IndicoDataSolutions / finetune

Scikit-learn style model finetuning for NLP
https://finetune.indico.io
Mozilla Public License 2.0
701 stars 81 forks source link

Load a model trained to predict next character or subword instead of next word #125

Closed mathetes87 closed 5 years ago

mathetes87 commented 6 years ago

Hi,

Character based language modeling has its advantages over word level prediction, and I'm wondering if I'll be able to use this wrapper or not.

My plan is to train a model using Google's T2T as documented here. The model can be trained using subword encoding (default), character or word level encodings. If I were to use any of this options, would the model saved work out of the box with finetune? Should I beware of any details when training the model?

The repo looks like it is very well made, I hope this would be seamless. Does anyone know?

madisonmay commented 6 years ago

Hi there, thanks for the interest!

The main advantage of working with character-level generative models is that the discrete space you're working with is much smaller -- there are about 97 English-language characters in common usage if we include all punctuation marks. By contrast, a vocabulary is many thousands of words. This implies that just storing the word embeddings will require a lot of memory, and including word embeddings in a model adds many, many parameters to the model so the computational cost is much higher on this account than the character-level model.

This is true but it comes at the cost of increasing the sequence length and making it more difficult to model long term dependencies, so character level language modeling isn't a universal win.
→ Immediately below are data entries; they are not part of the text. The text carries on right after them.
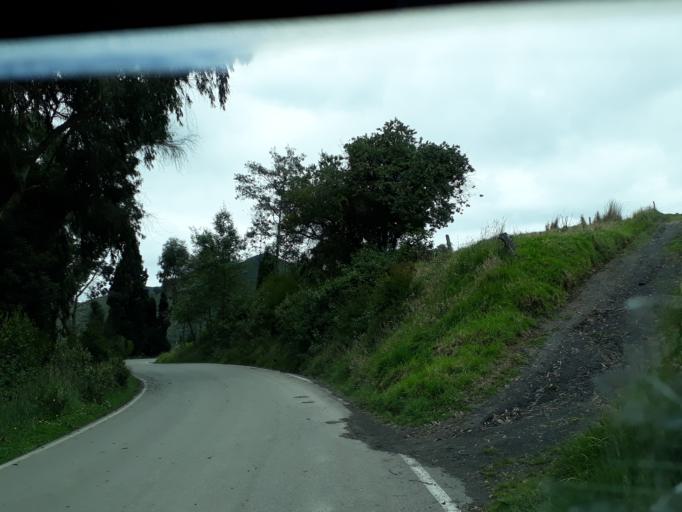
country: CO
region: Cundinamarca
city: Sutatausa
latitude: 5.2012
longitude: -73.8974
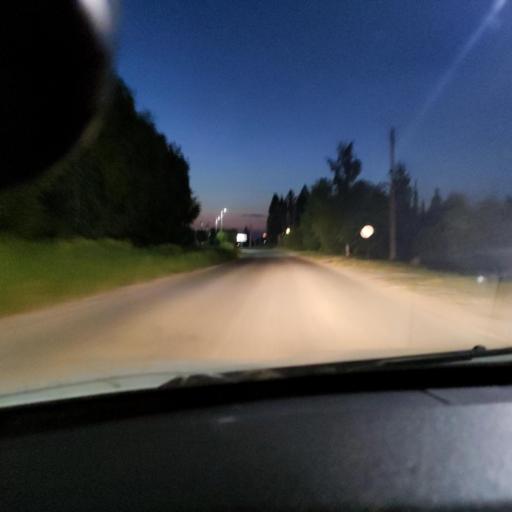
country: RU
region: Perm
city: Polazna
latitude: 58.2812
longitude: 56.4091
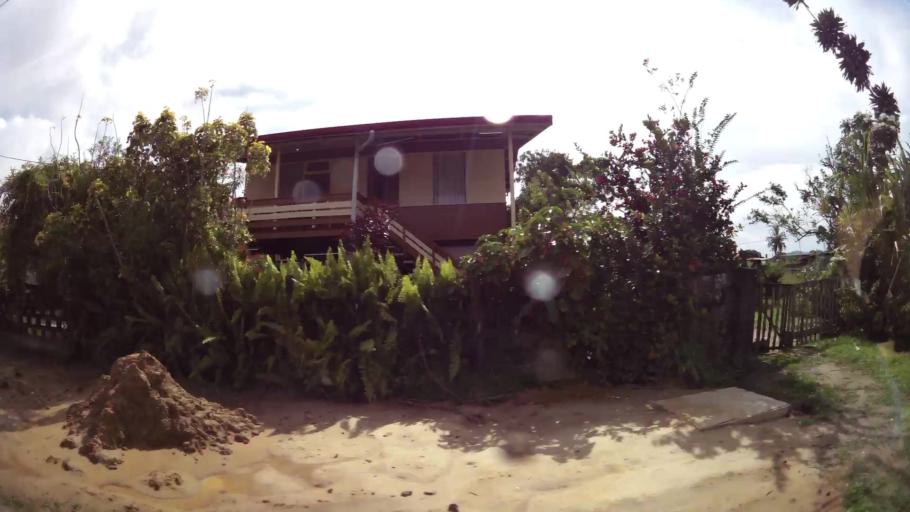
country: SR
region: Paramaribo
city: Paramaribo
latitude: 5.8443
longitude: -55.2065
Byte-pair encoding, which this repo uses, (described below) is generally regarded as a solid middle ground.

Misspelled words or other words not appearing in the vocabulary are usually treated as a special "unknown" token. This suffices for some practical contexts, but it also means that the model is not terribly flexible when it comes to generate new text.
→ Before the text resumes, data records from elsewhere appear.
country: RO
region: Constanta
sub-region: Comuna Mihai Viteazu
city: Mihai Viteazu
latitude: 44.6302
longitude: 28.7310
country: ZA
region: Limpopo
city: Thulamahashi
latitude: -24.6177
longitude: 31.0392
This model uses byte-pair encoding, which falls somewhere between character based language modeling and traditional word / token based language modeling. When a word does not appear in vocabulary, it's is represented by the longest subwords that do appear in vocabulary. So even if the model had never seen the word "earthquake" before, the model could use the meaning of "earth" and "quake" to infer that "earthquake" should mean something about shaking ground. This also means that your vocabulary can be a bit smaller, and that you can rely on this fallback rather than having an explicit token for 100k+ words. You can read up on Neural Machine Translation of Rare Words with Subword Units for more information there.
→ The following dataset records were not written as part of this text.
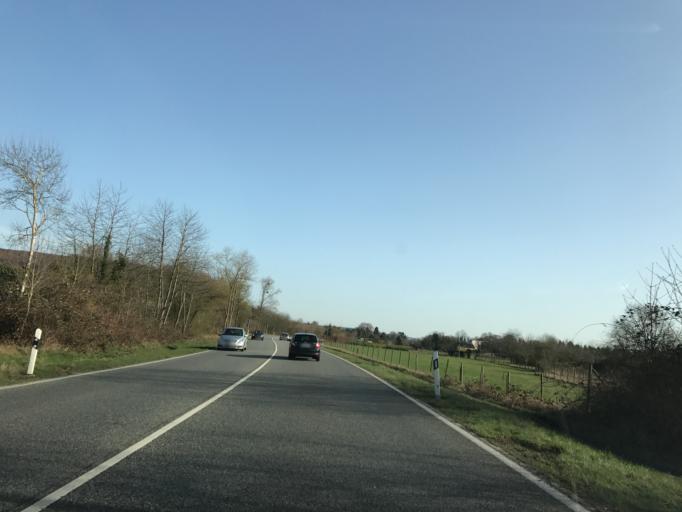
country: DE
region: Rheinland-Pfalz
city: Unkel
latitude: 50.5895
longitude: 7.2246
My plan is to train a model using Google's T2T as documented here. The model can be trained using subword encoding (default), character or word level encodings. If I were to use any of this options, would the model saved work out of the box with finetune? Should I beware of any details when training the model?

This will unfortunately not function. This repository makes the assumption that you're starting from the pre-trained model provided by OpenAI in their paper which ships with this package "Improving Language Understanding Through Generative Pre-Training". The tensor2tensor seems to be designed mostly for training models from scratch, but their default recommendations (namely, the use of a transformer model) align with what's already used by default in finetune. If your goal is to solve a supervised classification / regression / sequence labeling task I would see if the pre-trained finetune model works for you, otherwise you could try to finetune on an unsupervised objective on a large corpus and then swap over to a supervised loss to solve your end task (see below).

model.fit(unlabeledX)
model.fit(unlabeledX, unlabeledY)
mathetes87 commented 6 years ago

Thanks a lot for the extensive response!

This model uses byte-pair encoding, which falls somewhere between character based language modeling and traditional word / token based language modeling.

Gotcha

The tensor2tensor seems to be designed mostly for training models from scratch

Sorry for being vague before, what I actually want to do is train a transformer model in spanish and then do some classification tasks.

their default recommendations (namely, the use of a transformer model) align with what's already used by default in finetune

That statement left me a little puzzled. Do you mean their model is similar to what finetune expects but not exactly the same?

you could try to finetune on an unsupervised objective on a large corpus and then swap over to a supervised loss to solve your end task

Given that it is a totally different language, can I do as you say? Or where you assuming that I needed a model for the english language?

Again, thanks a lot for your help

madisonmay commented 6 years ago

Thanks for providing more specifics, this is super helpful!

There may be a way you could use a model trained in tensor2tensor in finetune but it would be a very high effort endeavor and I would be worried that a small difference in implementation could end up causing major problems that might be hard to diagnose.

I was definitely assuming you needed an English language model (sorry!). Given that you're looking for a spanish language model, you will probably need to train a new base model from scratch, and finetune is currently missing some of the components you would need to make this work (a method for re-fitting the byte-pair encoder and proper weight initialization).

Given all of this, your best bet might be to go with something like ULMFit from FastAI. It's a bit different (based on LSTM models instead of Transformer models), but the base idea is the same (finetuning language models for classification tasks) and has better support for training from scratch. There has been quite a lot of work already to make ULMFit work well for languages other than English, including Spanish in particular.

We intend to add this functionality to finetune in the future but there's a fair amount of work to put in before that's possible unfortunately.

benleetownsend commented 5 years ago

@mathetes87 Im going to close this for now, if you require further assistance feel free to reopen.